:: Textauszug ::
◆ ◆ ◆ ◆
Meine Leute sehen sich derweil DevilDriver auf der Party Stage an und sind hinterher recht angepisst – wieder mieser Sound auf dieser Bühne. Danach werden bereits die ersten Zelte abgebaut, ich schaue mir jedoch noch Dunderbeist im Bullhead-Zelt an. Anfangs kann man durch die Menge schießen, nach und nach kommen aber einige Interessierte hinzu, so dass die Norweger vor recht ansehnlicher Kulisse mit „Through The Peephole“ loslegen. Wie gewohnt gibt die Band optisch ein einheitliches Bild ab, Gesichtsbemalung und schwarz-weisse Klamotten bevölkern die Bühne. „Father Serpent“ und „Shields Aligned“ sind meine Highlights und kommen recht früh im Set zum Zuge. Der Mittelteil der Show ist bis auf wenige Ausnahmen eher ruhig, „Centuries“ und „Fear & Loathing“ rocken dann noch einmal richtig, ehe die beiden norwegisch gesungenen Nummern „Hatet“ und „Gjør Som Far Din“ den Abschluss bilden und die eigens angereisten norwegischen Fans in den Wahnsinn treiben.
Sehr gute Show, ich freue mich schon auf die Tour im Herbst.
◆ ◆ ◆ ◆
:: Bereitgestellte Auflistung ::
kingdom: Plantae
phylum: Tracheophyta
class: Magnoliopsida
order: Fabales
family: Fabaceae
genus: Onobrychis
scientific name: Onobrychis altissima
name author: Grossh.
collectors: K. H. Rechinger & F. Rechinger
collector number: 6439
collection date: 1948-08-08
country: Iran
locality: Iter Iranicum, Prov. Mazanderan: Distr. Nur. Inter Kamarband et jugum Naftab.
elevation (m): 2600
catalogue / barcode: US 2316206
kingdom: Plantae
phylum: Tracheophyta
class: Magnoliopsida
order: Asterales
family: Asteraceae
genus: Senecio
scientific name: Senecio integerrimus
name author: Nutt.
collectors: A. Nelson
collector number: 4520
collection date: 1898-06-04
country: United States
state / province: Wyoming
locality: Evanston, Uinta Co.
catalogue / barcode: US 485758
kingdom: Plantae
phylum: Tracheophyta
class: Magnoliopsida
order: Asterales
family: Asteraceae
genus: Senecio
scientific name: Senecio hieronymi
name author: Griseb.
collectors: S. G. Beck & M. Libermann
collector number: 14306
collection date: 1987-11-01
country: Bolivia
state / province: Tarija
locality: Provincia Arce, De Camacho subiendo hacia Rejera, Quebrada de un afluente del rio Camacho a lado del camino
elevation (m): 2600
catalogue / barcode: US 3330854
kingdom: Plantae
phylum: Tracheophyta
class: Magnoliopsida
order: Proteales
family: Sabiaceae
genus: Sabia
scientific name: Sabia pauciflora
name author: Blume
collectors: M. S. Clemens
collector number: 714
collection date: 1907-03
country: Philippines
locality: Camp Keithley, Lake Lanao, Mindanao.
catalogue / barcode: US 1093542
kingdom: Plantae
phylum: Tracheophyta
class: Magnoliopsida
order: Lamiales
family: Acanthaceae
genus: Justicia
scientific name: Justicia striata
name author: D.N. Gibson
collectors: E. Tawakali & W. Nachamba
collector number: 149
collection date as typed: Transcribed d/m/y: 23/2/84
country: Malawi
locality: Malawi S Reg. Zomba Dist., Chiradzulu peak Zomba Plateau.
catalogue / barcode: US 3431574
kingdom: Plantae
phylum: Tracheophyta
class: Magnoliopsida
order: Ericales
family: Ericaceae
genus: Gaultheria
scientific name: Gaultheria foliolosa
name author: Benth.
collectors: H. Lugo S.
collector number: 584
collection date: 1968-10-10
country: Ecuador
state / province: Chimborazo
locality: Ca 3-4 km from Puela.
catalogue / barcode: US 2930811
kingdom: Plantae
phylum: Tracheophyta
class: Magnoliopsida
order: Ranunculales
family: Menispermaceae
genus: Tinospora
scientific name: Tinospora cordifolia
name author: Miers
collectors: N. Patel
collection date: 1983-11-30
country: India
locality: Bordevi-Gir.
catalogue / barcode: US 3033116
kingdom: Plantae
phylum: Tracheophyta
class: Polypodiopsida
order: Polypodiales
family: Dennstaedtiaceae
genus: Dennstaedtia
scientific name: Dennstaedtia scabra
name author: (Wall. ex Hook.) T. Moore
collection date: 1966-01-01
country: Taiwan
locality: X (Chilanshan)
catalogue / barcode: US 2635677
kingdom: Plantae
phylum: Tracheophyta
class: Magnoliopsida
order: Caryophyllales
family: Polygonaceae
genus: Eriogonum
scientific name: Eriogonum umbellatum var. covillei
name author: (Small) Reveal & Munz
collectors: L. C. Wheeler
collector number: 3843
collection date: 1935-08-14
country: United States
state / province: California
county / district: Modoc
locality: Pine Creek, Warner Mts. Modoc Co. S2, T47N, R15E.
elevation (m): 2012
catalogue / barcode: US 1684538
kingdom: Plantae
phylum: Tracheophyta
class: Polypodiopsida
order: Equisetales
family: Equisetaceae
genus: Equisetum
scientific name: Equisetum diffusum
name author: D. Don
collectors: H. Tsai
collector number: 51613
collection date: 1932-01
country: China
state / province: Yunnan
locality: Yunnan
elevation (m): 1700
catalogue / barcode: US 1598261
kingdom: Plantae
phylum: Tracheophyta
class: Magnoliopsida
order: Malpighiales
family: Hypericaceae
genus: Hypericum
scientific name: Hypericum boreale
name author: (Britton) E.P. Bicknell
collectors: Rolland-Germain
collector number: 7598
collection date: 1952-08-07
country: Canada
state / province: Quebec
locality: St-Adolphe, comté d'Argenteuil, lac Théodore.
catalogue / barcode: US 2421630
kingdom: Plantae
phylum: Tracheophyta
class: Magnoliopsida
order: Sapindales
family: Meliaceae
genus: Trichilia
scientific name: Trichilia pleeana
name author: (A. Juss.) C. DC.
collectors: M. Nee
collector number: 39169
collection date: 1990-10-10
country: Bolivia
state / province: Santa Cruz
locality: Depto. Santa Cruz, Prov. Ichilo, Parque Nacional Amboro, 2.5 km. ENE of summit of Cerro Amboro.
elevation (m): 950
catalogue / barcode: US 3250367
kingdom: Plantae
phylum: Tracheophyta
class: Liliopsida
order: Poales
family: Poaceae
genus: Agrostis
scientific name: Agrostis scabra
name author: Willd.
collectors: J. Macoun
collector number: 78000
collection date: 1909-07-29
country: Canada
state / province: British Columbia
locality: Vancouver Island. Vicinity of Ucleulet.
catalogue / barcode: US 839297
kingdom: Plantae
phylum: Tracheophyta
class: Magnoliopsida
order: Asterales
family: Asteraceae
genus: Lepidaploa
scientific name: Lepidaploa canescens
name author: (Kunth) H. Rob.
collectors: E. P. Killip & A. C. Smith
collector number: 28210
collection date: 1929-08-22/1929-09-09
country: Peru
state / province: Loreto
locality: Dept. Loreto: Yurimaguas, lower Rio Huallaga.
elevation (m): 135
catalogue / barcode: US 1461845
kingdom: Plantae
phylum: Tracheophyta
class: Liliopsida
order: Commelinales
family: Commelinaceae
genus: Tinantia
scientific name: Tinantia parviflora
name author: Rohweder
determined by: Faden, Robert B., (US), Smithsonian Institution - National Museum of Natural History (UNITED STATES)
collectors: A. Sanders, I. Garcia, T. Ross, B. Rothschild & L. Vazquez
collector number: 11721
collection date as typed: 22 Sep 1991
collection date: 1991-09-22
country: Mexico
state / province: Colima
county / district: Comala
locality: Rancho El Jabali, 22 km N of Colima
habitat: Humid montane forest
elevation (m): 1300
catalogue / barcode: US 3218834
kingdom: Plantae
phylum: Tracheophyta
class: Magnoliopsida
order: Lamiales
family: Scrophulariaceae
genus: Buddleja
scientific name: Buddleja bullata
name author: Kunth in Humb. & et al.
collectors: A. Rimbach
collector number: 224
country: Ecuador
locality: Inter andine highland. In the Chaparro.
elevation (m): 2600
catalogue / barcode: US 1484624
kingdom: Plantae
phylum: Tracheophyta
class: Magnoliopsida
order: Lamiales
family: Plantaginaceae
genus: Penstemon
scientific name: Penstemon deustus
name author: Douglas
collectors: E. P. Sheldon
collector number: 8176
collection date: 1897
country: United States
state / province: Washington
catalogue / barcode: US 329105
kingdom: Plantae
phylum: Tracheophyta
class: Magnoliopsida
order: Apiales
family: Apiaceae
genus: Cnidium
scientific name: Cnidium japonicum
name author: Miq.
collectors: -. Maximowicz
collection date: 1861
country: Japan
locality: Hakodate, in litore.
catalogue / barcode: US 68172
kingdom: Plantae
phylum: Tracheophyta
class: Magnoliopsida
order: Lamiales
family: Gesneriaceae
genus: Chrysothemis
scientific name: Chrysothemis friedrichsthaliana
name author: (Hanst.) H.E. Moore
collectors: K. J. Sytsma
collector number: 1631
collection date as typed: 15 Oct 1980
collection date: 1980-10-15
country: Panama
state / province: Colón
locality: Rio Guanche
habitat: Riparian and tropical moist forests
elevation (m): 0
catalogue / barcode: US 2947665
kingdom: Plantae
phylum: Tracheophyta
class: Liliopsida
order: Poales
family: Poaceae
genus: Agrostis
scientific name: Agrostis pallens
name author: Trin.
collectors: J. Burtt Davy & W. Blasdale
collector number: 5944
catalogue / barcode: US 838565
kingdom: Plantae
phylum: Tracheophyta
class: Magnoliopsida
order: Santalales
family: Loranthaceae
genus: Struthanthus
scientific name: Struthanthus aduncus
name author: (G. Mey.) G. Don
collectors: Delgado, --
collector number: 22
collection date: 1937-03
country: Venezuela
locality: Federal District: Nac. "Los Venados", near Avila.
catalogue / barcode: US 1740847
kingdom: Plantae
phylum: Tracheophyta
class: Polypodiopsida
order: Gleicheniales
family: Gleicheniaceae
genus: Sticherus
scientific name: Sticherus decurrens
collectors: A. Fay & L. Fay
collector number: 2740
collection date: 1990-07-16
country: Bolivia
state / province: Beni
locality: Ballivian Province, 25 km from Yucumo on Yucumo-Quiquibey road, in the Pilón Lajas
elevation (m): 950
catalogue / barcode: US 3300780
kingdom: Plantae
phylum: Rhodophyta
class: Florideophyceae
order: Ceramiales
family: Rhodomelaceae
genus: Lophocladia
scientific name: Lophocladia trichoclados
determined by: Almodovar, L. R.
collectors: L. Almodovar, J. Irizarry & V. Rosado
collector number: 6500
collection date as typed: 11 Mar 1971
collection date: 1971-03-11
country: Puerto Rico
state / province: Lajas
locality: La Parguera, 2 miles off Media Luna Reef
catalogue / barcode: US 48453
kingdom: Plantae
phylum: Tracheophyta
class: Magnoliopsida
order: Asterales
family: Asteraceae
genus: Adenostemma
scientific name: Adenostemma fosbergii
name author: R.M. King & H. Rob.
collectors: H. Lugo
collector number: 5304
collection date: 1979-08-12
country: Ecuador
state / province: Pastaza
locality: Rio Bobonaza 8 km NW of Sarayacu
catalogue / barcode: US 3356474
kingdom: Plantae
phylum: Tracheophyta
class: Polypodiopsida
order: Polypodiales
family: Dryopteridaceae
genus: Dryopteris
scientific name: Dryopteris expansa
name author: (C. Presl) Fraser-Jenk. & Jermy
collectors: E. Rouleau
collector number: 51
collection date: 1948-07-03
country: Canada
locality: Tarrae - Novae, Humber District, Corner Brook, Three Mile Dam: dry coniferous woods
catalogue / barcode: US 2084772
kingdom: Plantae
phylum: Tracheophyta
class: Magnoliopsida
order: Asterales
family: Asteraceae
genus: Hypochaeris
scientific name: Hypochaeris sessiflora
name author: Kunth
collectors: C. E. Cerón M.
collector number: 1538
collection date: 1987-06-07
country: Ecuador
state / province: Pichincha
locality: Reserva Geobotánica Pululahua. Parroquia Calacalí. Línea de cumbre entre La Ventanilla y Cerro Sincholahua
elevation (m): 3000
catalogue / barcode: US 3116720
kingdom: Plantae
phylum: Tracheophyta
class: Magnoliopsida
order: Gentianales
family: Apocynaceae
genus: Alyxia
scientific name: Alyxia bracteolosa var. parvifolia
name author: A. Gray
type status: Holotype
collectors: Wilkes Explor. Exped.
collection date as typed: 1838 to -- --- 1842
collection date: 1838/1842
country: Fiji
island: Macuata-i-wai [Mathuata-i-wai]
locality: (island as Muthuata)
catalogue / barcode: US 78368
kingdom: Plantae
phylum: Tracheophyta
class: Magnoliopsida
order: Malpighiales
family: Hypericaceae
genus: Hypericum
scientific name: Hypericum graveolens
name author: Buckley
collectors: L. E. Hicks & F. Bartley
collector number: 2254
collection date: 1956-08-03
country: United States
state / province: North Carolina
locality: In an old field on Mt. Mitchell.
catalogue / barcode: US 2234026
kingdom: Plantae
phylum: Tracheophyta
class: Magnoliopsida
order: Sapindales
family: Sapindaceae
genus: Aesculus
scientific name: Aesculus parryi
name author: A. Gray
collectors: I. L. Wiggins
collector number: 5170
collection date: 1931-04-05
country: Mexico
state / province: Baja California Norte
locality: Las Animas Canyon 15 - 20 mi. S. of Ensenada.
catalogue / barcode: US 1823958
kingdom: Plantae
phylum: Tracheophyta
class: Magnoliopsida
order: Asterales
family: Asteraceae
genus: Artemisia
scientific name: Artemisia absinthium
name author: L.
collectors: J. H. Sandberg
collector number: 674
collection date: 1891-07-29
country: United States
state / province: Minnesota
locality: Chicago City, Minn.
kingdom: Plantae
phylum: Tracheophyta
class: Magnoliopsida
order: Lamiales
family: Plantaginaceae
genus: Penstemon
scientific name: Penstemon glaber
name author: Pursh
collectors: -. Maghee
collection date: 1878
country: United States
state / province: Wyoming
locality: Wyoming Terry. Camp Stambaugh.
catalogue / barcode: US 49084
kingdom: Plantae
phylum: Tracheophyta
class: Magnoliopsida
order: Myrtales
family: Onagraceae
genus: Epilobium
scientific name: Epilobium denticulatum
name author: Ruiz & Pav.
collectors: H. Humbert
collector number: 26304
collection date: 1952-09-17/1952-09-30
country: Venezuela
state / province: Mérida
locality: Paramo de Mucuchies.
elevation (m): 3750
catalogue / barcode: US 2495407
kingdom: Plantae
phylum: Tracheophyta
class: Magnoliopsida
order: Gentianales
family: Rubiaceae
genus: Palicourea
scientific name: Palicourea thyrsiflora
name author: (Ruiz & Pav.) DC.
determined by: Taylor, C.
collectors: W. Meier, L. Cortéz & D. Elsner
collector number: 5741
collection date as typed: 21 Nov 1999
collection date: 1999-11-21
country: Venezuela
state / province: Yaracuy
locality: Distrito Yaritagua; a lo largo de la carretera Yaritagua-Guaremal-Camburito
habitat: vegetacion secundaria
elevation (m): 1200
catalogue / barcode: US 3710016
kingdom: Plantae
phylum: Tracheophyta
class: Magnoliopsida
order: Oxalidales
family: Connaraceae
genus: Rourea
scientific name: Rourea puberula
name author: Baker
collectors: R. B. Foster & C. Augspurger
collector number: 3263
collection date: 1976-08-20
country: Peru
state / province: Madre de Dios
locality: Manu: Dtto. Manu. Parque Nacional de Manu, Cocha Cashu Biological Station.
◆ ◆ ◆ ◆
:: Aufgaben zur Übung ::
**1)** Stimmen die folgenden Aussagen mit dem Festivalbericht überein? Antworten Sie jeweils mit Ja oder Nein und zitieren Sie die entscheidenden Worte.
(a) DevilDriver spielten im Bullhead-Zelt.
(b) Dunderbeist kommen aus Norwegen.
(c) „Father Serpent“ wurde erst gegen Ende des Sets gespielt.
**2)** Fassen Sie den Absatz des Festivalberichts, der mit „Meine Leute sehen sich derweil“ beginnt, als Stichpunktliste zusammen, ohne die wichtigsten Fakten zu verlieren.
**3)** Schreiben Sie den Festivalbericht im Anschluss an seinen letzten Satz weiter.
Die Auflistung wird zum Bearbeiten nicht gebraucht.

:: Lösungen ::
**1)**
(a) Nein: „DevilDriver auf der Party Stage“
(b) Ja: „so dass die Norweger vor recht ansehnlicher Kulisse“
(c) Nein: „kommen recht früh im Set zum Zuge“

**2)**
- DevilDriver auf der Party Stage: erneut schlechter Sound, die Begleitung ist verärgert
- Erste Zelte werden bereits abgebaut
- Dunderbeist im Bullhead-Zelt: anfangs wenig Publikum, dann ansehnliche Kulisse
- Einstieg mit „Through The Peephole“, einheitliches Bühnenbild mit Gesichtsbemalung und schwarz-weißer Kleidung
- Highlights früh im Set: „Father Serpent“ und „Shields Aligned“
- Mittelteil eher ruhig, danach rocken „Centuries“ und „Fear & Loathing“
- Abschluss mit den norwegisch gesungenen „Hatet“ und „Gjør Som Far Din“, die angereisten norwegischen Fans rasten aus

**3)**
Anschließend sehe ich noch Kärbholz, die mein Kumpel gerne sehen möchte. Nicht so wirklich mein Ding, aber kann man sich durchaus mal geben. Deutsch-Rock mit punkiger Note. Die Meute nimmt die Band aber gut auf.

Am Sonntag kommen wir dann glücklicherweise einigermaßen gut vom Platz und können uns im McDonalds zu Hamburg wieder einige Späße mit der Bedienung und den Gästen erlauben. Immer wieder ein Erlebnis ;)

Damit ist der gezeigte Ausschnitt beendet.